The Power of a Voice
Over the course of her 78 years, Carmel Valerio can remember so many of the voices that have spoken into her life.
She clearly remembers the voice of her abusive father, who delivered a steady barrage of insults, humiliation, and contempt. Her exposure to his voice intensified when he removed her from school from the age of 8 to help raise her siblings so her stepmother could begin working outside the home.
Filled with hatred, resentment, and immense pain from all the abuse she received, Carmel said she began to hear another voice at age 14. This voice, an evil one, said things such as, “Nobody loves you!” and “You’re worthless.” That voice even offered a solution: “Take your life.”
The more she listened to that voice, the more she was convinced that would be her escape. On the day she had decided to attempt suicide, however, she heard yet another voice. In her deepest despair, Carmel said she heard that voice repeating over and over:
“I love you. I love you. I love you.”
Carmel realized that voice—which halted her suicide attempt—was the voice of God, showing her that He had a glorious purpose to fulfill in her. In that moment, she said God began to heal her of all the bitterness, resentment, and hatred she felt for her father. Filled with new hope, she got up from the floor and ran to see herself in the mirror.
It was a milestone in her life: she had never looked at herself in a mirror before that moment, assuming there was nothing worth looking at because her father had always told her she was ugly. But that day, in front of that mirror, Carmel discovered she was a beautiful and new creation.
“I began to feel special and light, because God had taken away my heavy burdens,” she said.
From time to time, her grandmother would take her to church. This is where Carmel recognized who the Lord Jesus is and where she began to serve Him. “The environment I was in and my circumstances didn’t change,” she said, “but God changed me.”
One of the things God was changing was how she viewed her father—not as a man filled with hate and one to be hated, but as a man who needed Jesus. Now it was her voice that could speak into her father’s life. A year before he died, the voice of God led her to share the gospel with him and he, in tears, accepted Jesus into his life.
Another voice would soon begin speaking into Carmel’s life. At age 16, she met her husband, Elias, at church. They were married for 58 years, most of which time he spent serving as a missionary and church planter in several towns across Texas and Mexico. Carmel and their five children were right there with him, faithfully by his side. Elias pastored a Hispanic mission church started out of First Baptist Church of Watauga before passing away at the age of 85.
God called Carmel to personal evangelism through her husband. According to Carmel, one day, as she was thanking God for the way He was using her husband to share the gospel with great results, she heard the same loving voice of the Lord that spoke to her at the time of her salvation many years before.
“And what are you doing for Me?” she felt the Lord saying to her. “You are called to do my work. I want you to speak and testify about Me.”
Upon hearing from the Lord, Carmel said she got on her knees and asked God for forgiveness because she did not feel qualified to speak to others about Christ because she said she did not know how to speak beautifully. She admits that she would always get nervous when approached by other women who seemed to speak more eloquently.
The assuring voice of her husband, along with the nudging from the Lord, helped her begin to feel differently. “Don’t feel that way,” she remembered her husband saying to her. “The most important thing is that you love God. There are many people who know the Word of God, they are good teachers, they are good speakers, but that does not mean that they are consecrated to God. They know many things about God in mind, but not in heart.”
God doesn’t want you to speak well. He just wants you to say what He asked you to say.
Carmel Valerio Tweet
From that moment on, Carmel began to understand that “God doesn’t want you to speak well. He just wants you to say what He asked you to say.”
Since that realization, she has used her God-given voice to share the gospel with hundreds of people. She has won souls for Christ by teaching English as a Second Language, sharing about Jesus in jails, public restrooms, in her neighborhood, at garage sales, in stores and malls, even among people of different nationalities. Her workplaces became mission fields, including the medical clinic where she worked as a janitor. God often allowed her to go into the rooms where medical care was being given to pray for patients and present the gospel to them.

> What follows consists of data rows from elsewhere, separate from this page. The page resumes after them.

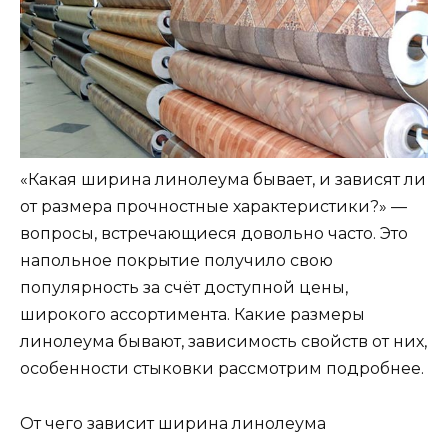
«Какая ширина линолеума бывает, и зависят ли
от размера прочностные характеристики?» —
вопросы, встречающиеся довольно часто. Это
напольное покрытие получило свою
популярность за счёт доступной цены,
широкого ассортимента. Какие размеры
линолеума бывают, зависимость свойств от них,
особенности стыковки рассмотрим подробнее.
От чего зависит ширина линолеума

“The first pews in the church were filled with people I prayed for in the clinic,” Carmel said.
She saw sick people being healed through her prayers of faith and many souls being saved. She also worked as a chaplain for Marketplace Ministries where she was known as “the woman of God,” which she says is a privilege.
Though the voice of her husband remains in her memories, she remains steadfast in her relationship with the Lord and her calling.
“Now, instead of having my husband by my side, I have my Bible, my hymnal, and I praise the Lord,” she said.
Her desire is to help other sisters who have suffered a loss like hers, to overcome their depression through Jesus. “Illnesses are good because they make us trust in God and live happier,” she said. “For as long as God gives us life, we need to give the message of salvation to everyone who is suffering.”
A message that she, herself, once heard because she chose to listen to a still, small, and loving voice.